Sedova referred to a Russian state-backed attack on IT software company SolarWinds and The ransomware attack that shut down the colony pipeline for six days As examples of how major Russian cyberattacks could disrupt U.S. operations. (The Biden administration said so Do “I don’t think the Russian government is involvedIn the pipeline attack.)

She said power grids, hospitals and local governments could all be targets.

For now, Sedova said she is more concerned about more subtle attacks — such as influence campaigns aimed at “sowing discord between us and our allies in our resolve” to act jointly against Russia.

“Often, cyber operations go hand in hand with leverage,” she said. “They aim to change the decision-making process, to change policy in that direction, and to change public opinion.”

A major invasion likely to lead to a refugee crisis

US officials and humanitarian agencies have warned that a full-blown Russian invasion could result in as many as 1 million to 5 million refugees fleeing Ukraine.

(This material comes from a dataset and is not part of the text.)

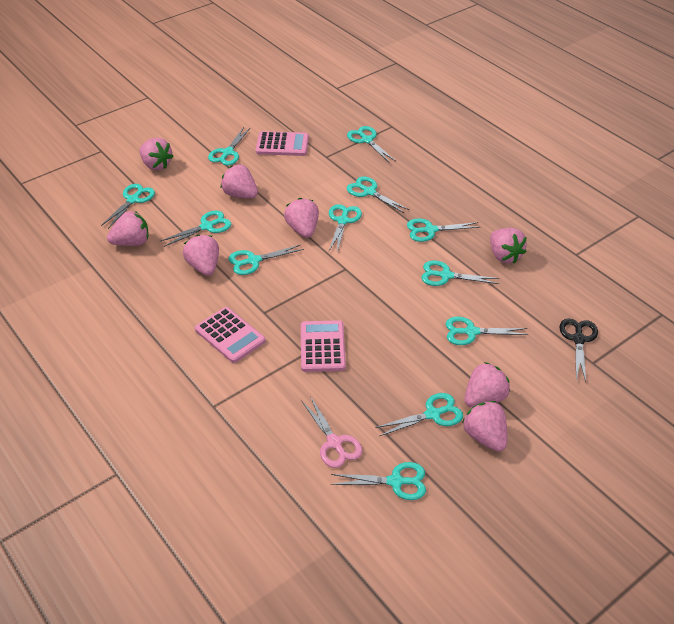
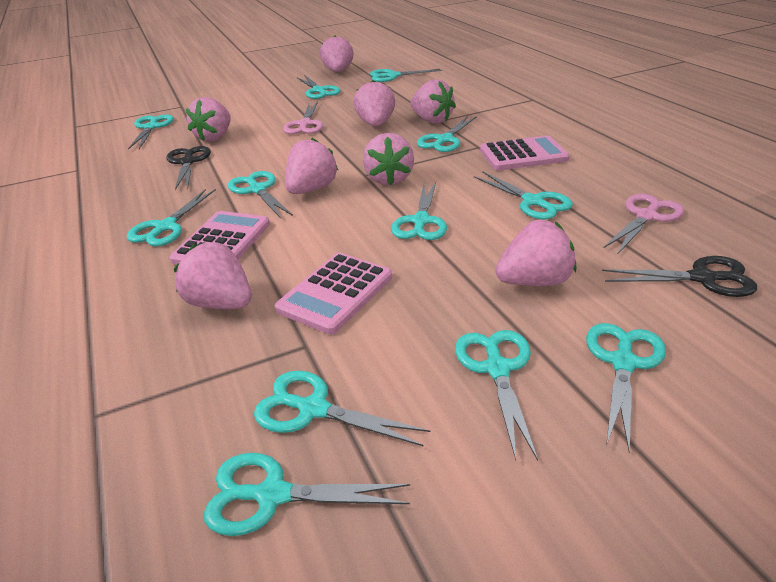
black scissors: [559,318,598,382] = 1 -> [166,146,211,190] [602,256,757,297] = 2
pink scissors: [302,396,363,468] = 1 -> [283,101,323,134] [604,194,684,255] = 2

“It will be a continent-wide humanitarian catastrophe as millions of refugees seek protection in neighboring European countries,” said Agnès Callamard, Secretary General of Amnesty International. He said last month in the statement.

Poland, which shares a border with Ukraine and already has more than a million Ukrainians, is likely to receive the largest number of refugees. Over the weekend, Poland’s Interior Minister Mariusz Kaminski said his country has been Preparing for the “refugee influx” from Ukraine.

The US military says thousands of soldiers deployed to Poland this month are ready to assist in a large-scale evacuation.

“Helping with the evacuation flow is something they can do, and they can do very well,” Defense Department spokesman John Kirby said this week.

On a larger scale, Europe’s refugee crisis will not be contained – the US will likely see refugees seeking asylum as well.